‘Frozen’ Batch Normalization still shows different performance in model.train() from model.eval()


#1

Hello, everyone. I use deeplab-v2-resnet model for image segmentation. But due to the small batch size when training, I want to ‘freeze’ the parameters of BN layers which are loaded from pretrained model. I implement ‘frozen’ BN as follows:

When training, I set momentum = 0 for all nn.BatchNorm2d, so I think the running mean and running var will keep still. Then I set requires_grad of parameters() of nn.BatchNorm2d false. so I think weight (gamma) and bias (beta) will keep still. I also add the following codes to further check the correctness, I save the parameters of BN layers in first step to critemp, then I check whether the parameters of BN layers of each step temp are unchanged.

        temp = []
        critemp = torch.load("bn_para.pt")
        def frozen_fn(m):
            classname = m.__class__.__name__
            if classname.find('BatchNorm2d') != -1:
                temp.append([np.average(m.running_mean.data.cpu().numpy()),
                      np.average(m.running_var.data.cpu().numpy()),
                      np.average(m.weight.data.cpu().numpy()),
                      np.average(m.bias.data.cpu().numpy())])
        model.apply(frozen_fn)
        assert temp == critemp

And when testing, I directly use model.eval() and I also ensure that the parameters of BN layers are the same as those when training. But the results are quite terrible. And I change the mode from eval to train. And the results turn out to be much better. However, I think that both parameters of train and eval should be the totally same (I don’t use drop out). But why I still get the different performance??

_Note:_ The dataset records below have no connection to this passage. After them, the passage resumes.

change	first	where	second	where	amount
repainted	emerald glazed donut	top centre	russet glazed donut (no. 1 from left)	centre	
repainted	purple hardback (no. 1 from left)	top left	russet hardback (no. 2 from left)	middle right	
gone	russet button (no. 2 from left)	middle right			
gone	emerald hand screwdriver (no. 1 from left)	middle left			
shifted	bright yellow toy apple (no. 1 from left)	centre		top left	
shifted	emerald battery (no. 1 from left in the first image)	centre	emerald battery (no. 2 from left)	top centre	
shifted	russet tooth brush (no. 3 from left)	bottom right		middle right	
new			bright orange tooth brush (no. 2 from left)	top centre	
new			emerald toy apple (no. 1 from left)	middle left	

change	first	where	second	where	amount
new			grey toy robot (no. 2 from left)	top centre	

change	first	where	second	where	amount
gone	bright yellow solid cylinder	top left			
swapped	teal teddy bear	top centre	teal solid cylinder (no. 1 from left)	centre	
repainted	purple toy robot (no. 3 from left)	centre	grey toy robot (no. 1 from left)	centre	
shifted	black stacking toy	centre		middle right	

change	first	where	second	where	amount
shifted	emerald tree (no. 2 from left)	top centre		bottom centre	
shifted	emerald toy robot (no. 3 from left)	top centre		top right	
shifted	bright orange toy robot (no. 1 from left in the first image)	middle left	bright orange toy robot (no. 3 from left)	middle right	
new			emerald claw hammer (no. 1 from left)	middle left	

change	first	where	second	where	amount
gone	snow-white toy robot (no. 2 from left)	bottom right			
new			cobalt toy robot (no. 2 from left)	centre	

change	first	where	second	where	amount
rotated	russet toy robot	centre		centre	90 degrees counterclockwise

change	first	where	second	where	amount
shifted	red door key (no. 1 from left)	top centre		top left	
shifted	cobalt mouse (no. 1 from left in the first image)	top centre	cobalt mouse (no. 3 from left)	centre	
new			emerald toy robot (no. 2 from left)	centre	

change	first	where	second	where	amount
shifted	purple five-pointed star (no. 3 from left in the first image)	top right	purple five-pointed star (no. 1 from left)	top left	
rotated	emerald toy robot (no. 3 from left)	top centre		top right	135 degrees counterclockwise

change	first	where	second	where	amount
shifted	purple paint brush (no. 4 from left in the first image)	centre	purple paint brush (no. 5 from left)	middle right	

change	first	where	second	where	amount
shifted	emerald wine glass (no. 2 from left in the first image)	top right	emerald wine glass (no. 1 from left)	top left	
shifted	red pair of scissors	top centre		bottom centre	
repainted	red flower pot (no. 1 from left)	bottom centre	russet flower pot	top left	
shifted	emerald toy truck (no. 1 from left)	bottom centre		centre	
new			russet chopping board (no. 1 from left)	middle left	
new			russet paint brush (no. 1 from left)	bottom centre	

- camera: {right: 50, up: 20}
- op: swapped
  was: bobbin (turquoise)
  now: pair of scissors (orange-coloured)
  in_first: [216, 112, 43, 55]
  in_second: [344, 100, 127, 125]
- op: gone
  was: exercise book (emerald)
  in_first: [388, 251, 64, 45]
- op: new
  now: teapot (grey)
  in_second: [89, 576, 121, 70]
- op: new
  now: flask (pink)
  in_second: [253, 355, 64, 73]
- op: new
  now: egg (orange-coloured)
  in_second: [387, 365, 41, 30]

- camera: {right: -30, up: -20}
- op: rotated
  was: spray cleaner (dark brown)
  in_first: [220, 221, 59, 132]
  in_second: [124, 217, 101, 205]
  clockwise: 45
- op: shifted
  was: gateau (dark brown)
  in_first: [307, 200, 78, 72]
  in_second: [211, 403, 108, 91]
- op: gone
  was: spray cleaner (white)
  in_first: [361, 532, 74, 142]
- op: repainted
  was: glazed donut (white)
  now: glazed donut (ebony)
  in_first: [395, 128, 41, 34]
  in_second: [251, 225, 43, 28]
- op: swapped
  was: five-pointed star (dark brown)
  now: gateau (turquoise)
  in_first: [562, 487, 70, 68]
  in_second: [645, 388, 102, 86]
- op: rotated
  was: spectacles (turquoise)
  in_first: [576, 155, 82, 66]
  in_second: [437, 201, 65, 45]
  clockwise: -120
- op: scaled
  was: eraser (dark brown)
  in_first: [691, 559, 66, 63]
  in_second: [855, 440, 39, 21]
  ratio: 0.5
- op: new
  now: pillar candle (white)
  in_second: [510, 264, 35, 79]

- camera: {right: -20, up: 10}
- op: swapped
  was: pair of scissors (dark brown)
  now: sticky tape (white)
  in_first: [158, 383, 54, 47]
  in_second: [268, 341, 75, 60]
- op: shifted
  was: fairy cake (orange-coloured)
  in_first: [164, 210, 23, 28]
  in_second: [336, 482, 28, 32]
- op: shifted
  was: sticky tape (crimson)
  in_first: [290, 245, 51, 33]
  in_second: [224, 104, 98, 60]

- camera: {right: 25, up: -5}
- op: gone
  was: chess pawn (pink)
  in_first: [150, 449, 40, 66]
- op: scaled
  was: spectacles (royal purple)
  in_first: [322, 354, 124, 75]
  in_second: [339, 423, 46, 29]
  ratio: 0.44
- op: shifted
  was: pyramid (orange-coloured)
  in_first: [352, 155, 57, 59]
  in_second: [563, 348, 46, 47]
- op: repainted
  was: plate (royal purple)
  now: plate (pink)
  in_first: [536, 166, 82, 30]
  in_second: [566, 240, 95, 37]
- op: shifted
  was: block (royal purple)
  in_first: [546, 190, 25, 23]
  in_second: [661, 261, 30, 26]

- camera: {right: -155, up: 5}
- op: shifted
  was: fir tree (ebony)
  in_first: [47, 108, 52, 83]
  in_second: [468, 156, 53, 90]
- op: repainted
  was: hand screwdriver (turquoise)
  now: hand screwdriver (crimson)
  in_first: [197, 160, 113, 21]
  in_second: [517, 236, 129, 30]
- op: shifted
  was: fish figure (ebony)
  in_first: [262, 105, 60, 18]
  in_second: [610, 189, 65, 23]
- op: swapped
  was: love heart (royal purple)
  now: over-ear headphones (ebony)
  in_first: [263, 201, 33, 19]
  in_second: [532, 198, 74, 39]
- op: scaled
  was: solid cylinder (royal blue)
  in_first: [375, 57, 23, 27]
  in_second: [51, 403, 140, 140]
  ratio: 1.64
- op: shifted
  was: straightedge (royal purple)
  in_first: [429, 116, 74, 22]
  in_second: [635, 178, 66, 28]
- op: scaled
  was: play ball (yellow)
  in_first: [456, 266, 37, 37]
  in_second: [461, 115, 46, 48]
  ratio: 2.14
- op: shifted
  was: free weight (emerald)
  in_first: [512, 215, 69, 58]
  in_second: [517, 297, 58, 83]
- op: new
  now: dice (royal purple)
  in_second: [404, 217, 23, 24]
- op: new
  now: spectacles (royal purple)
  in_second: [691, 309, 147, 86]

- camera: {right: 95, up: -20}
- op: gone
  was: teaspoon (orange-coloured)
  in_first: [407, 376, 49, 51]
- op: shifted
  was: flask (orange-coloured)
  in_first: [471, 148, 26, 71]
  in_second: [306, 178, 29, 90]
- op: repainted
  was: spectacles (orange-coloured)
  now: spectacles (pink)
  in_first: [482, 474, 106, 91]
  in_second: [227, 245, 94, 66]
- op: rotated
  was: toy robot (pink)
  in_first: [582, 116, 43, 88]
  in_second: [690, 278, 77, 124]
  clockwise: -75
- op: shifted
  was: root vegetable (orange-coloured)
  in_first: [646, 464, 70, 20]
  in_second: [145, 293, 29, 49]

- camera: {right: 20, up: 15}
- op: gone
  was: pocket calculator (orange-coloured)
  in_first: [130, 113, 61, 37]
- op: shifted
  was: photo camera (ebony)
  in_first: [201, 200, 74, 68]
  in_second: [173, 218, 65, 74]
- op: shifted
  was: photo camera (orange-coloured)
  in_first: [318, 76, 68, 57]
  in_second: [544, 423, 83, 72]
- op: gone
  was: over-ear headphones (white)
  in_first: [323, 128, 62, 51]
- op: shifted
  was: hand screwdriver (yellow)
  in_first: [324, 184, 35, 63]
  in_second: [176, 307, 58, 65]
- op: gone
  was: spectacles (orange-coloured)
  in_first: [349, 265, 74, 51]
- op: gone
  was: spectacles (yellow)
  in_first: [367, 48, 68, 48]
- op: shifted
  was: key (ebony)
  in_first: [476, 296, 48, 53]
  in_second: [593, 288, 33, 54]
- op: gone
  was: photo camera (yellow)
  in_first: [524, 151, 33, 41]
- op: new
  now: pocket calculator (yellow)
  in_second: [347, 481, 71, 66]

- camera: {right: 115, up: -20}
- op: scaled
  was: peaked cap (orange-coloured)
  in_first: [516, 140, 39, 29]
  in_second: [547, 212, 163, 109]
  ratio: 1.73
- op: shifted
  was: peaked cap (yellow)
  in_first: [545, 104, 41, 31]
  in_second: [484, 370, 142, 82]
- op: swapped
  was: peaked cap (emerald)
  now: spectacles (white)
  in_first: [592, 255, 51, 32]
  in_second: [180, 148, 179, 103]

Can anyone give me a help? Thanks!


(Simon Wang) #2

In train mode, you are using batch stats (not running stats). Since you disabled running stats update, in eval mode, the running stats are still the old stats, and since eval mode uses these old running stats, results will be bad.


#3

Hello, Thanks for your reply! But I think that in in train mode, I set momentum to be 0, and running stats = (1-momentum)*history + momentum*current batch stats, thus running stats should just depend on history. So in either train() mode or eval() mode, they both uses the old (pretrained) running stats.

Any problem with my understanding??


(Simon Wang) #4

Batch norm in training mode uses batch stats, not running stats.


#5

Hello, The following content is directly copied from https://pytorch.org/docs/stable/nn.html

By default, during training this layer keeps running estimates of its computed mean and variance, which are then used for normalization during evaluation. The running estimates are kept with a default momentum of 0.1.
If track_running_stats is set to False , this layer then does not keep running estimates, and batch statistics are instead used during evaluation time as well.

So does it mean BN in train mode still uses runnning stats?? Thanks~


(Simon Wang) #6

In training mode, it uses batch stats, i.e., the mean and variance computed using input data only in that batch, not the running average stats. Hope that this clarifies things.


#7

Thanks for your reply! I will directly read the original paper about this and check whether I misunderstand this point. Thanks for your time~


#8

(post withdrawn by author, will be automatically deleted in 24 hours unless flagged)


#9

Yes, you are right !!! Thank you very much!